A machine learning approach to predict price swings in the electricity grid of the Netherlands.
This project was made by:
Nordin el Assassi
Sakr Ismail
Simen Veenman
Steven Dong
Tycho van Willigen
- Conda
- This GitHub repository.
- Data provided by Eneco.
Follow these instructions if you wish to run any file from the repository, except eneco_deliverable.ipynb.
eneco_deliverable.ipynb is a standalone file and can work outside of this repository,
and thus you may skip the following instructions.
However, eneco_deliverable.ipynb requires the pickle file of the model and the data to be in the same folder.
This requires you to move models/main_model/hgbr.pkl to notebooks/ and the data to be present in notebooks/ aswell.
- Place the raw data into the folder
data/raw. - Open the terminal in the same folder as this file.
- Run the make command
make create_environment(might raise an error). This will create a new conda environment.- NOTE: this might take a very long time due to the amount of Python packages needed to be installed.
If this process is interrupted, run the make commandmake requirements. - If it raised an error, run
pip install python-dotenvafter step 4.
- NOTE: this might take a very long time due to the amount of Python packages needed to be installed.
- Run the conda command
conda activate tweedejaars_project. - Run the pip command
pip install -e .. This installs the package in an editable state. - Run the make command
make data.

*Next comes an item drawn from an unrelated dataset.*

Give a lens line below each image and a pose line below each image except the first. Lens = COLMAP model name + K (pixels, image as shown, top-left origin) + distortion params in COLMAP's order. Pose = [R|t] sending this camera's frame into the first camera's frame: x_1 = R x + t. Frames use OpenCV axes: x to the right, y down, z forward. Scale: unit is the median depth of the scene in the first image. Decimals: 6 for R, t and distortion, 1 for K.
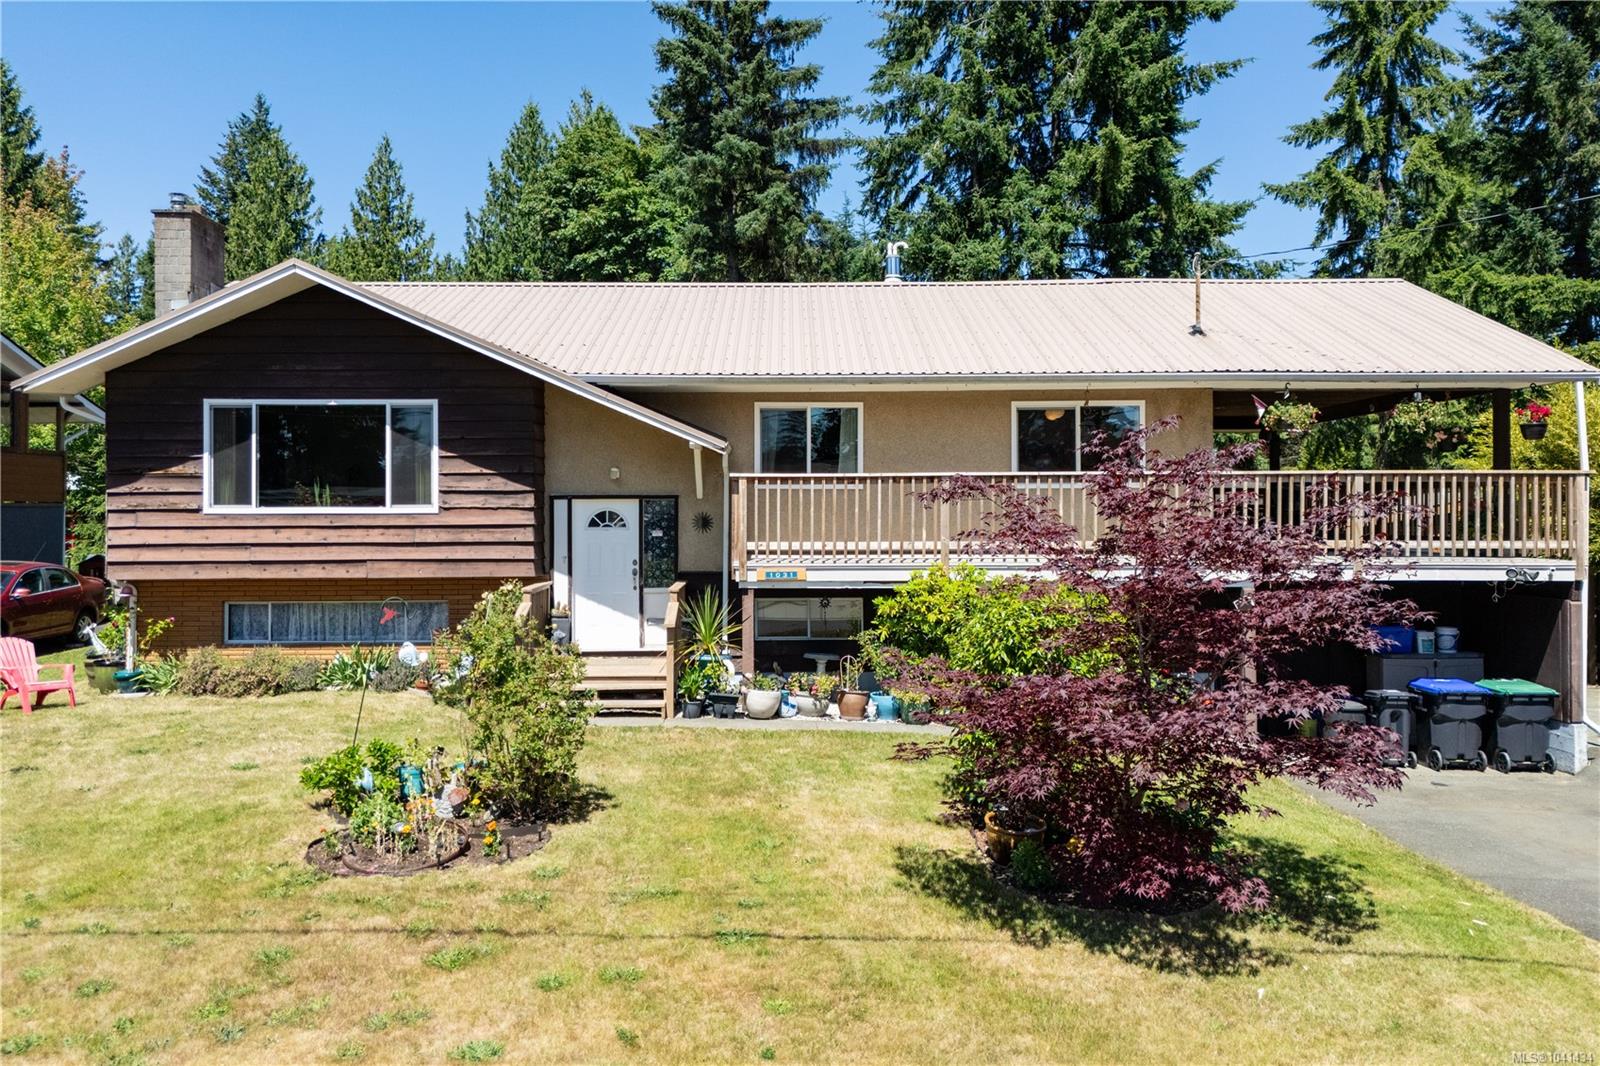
lens RADIAL K [[1120.3, 0, 800.0], [0, 1120.3, 484.2], [0, 0, 1]] dist [0.035037, 0.000932]
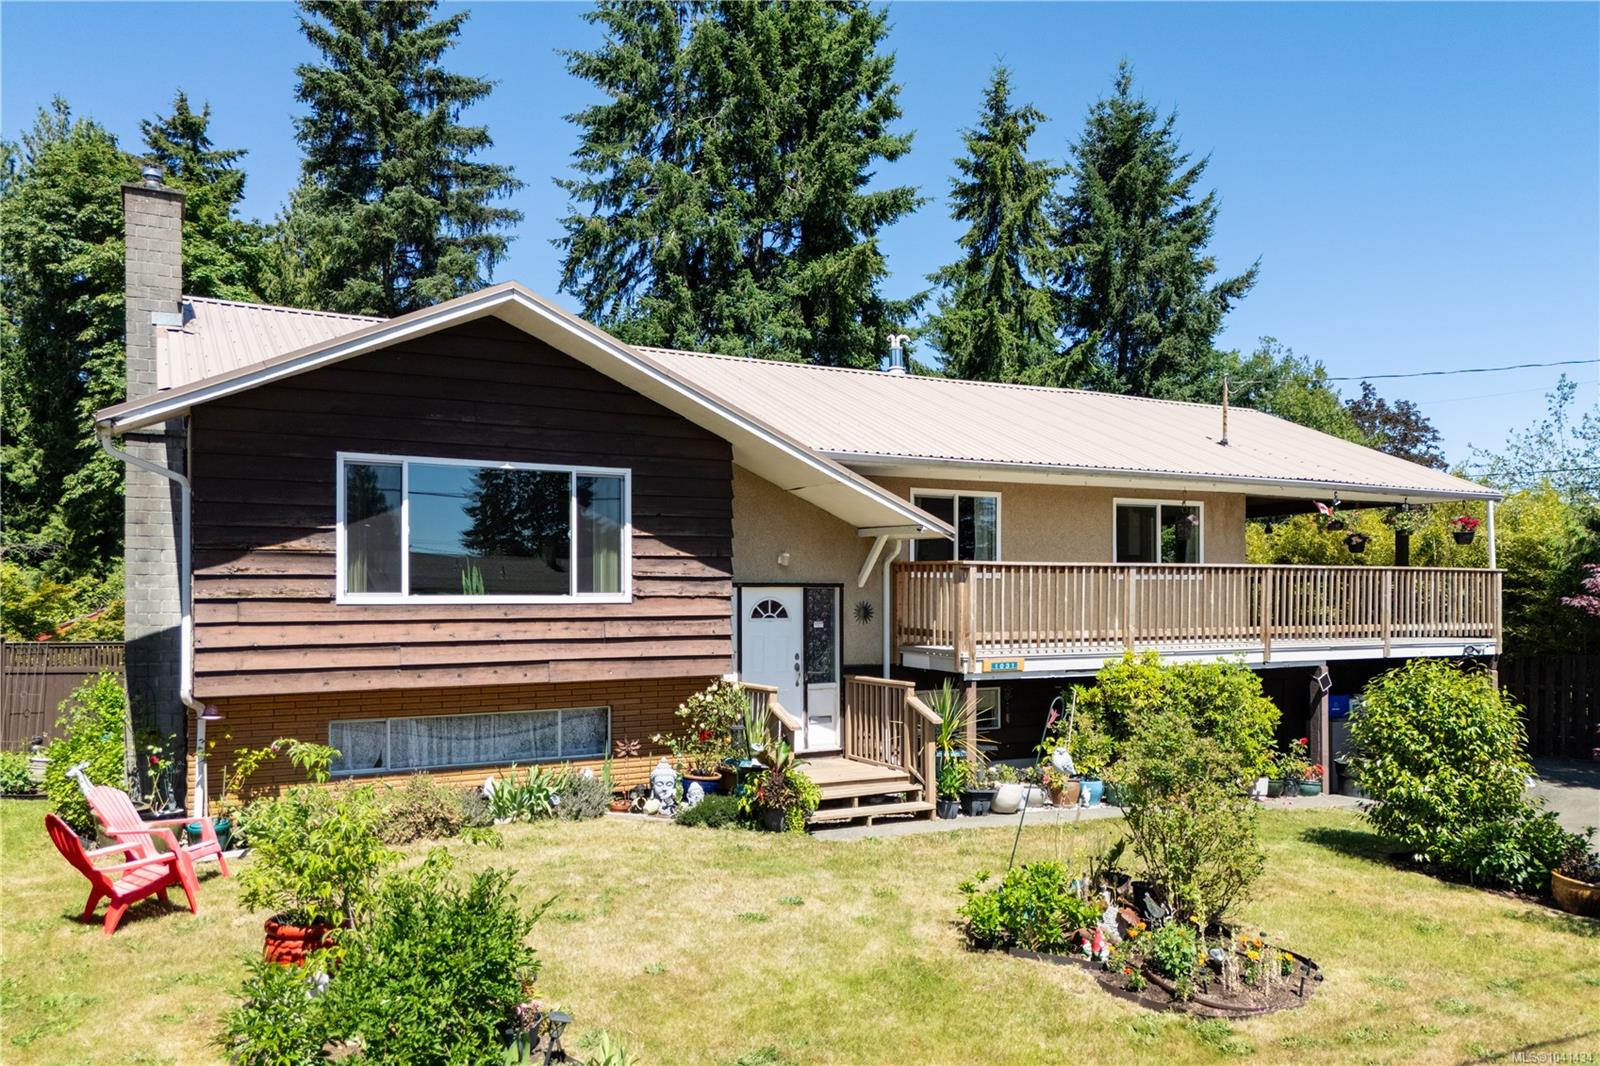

This will preprocess the data and generate new features. - Navigate to the desired file using the Project Organization below.
├── Makefile <- Makefile with convenience commands like `make data`.
│
├── README.md <- The top-level README for developers using this project.
│
├── data
│ │
│ ├── interim <- Intermediate data that has been transformed.
│ │
│ ├── processed <- The final, canonical data sets for modeling.
│ │
│ └── raw <- The original, immutable data dump.
│
├── models <- Folder containing trained and serialized models.
│
├── notebooks <- Jupyter notebooks.
│ │
│ ├── legacy <- Folder containing old notebooks.
│ │ Some may no longer run without changing the code manually.
│ │
│ ├── autoencoder.ipynb <- Model for reconstructing data and detecting anomalies.
│ │
│ ├── autoregressive_rnn.ipynb <- Autoregressive RNN model for using the entire history.
│ │
│ ├── custom_loss.ipynb <- Simple FNN using a custom loss function.
│ │
│ ├── eneco_deliverable.ipynb <- The final deliverable in the requested format by Eneco.
│ │ This file is made by combining all the code in the source code
│ │ and `main_model.ipynb` into a singular massive file.
│ │ This file is not recommended, use `main_model.ipynb` instead.
│ │
│ ├── eneco_model.ipynb <- A recreation of the model used by Eneco.
│ │
│ ├── main_model.ipynb <- The best model, HistogramGradientBoostingRegressor.
│ │
│ ├── markovian_rnn.ipynb <- Markovian RNN model for using a limited history.
│ │
│ └── price_prediction.ipynb <- Model for predicting `settlement_price_realized`.
│
├── pyproject.toml <- Project configuration file with package metadata for tweedejaars_project
│ and configuration for tools like black.
│
├── environment.yml <- The requirements file for reproducing the analysis environment, e.g.
│ to recreate the conda environment `conda env create -f environment.yml`.
│
├── setup.cfg <- Configuration file for flake8.
│
├── make_dataset.py <- Simple wrapper script to process the data and generate features.
│
└── tweedejaars_project <- Source code for use in this project.
│
├── __init__.py <- Makes tweedejaars_project a Python module.
│
├── config.py <- Configuration of the Python module.
│
├── data <- Scripts to manage data.
│ │
│ ├── dataset.py <- Cleans and processes the data.
│ │
│ ├── features.py <- Creates new features.
│ │
│ ├── fileloader.py <- Scripts for loading and saving.
│ │
│ └── split.py <- Splits the data into training, validation and testing.
│
├── evaluation <- Scripts to evaluate models and features.
│ │
│ ├── adjustment.py <- Script for adjusting predictions.
│ │
│ ├── evaluate_model.py <- High performance code for testing models and features.
│ │
│ └── metrics.py <- Simple metrics and custom metrics.
│
├── utility <- Utility scripts.
│ │
│ └── misc.py <- Script containing miscellaneous functions.
│
└── visualization <- Scripts to visualize the data and metrics.
│
├── analyse.py <- Script containing simple plotting functions.
│
├── plot_metrics.py <- Plot the results of the metrics.
│
└── visualize.py <- Utility visualization functions.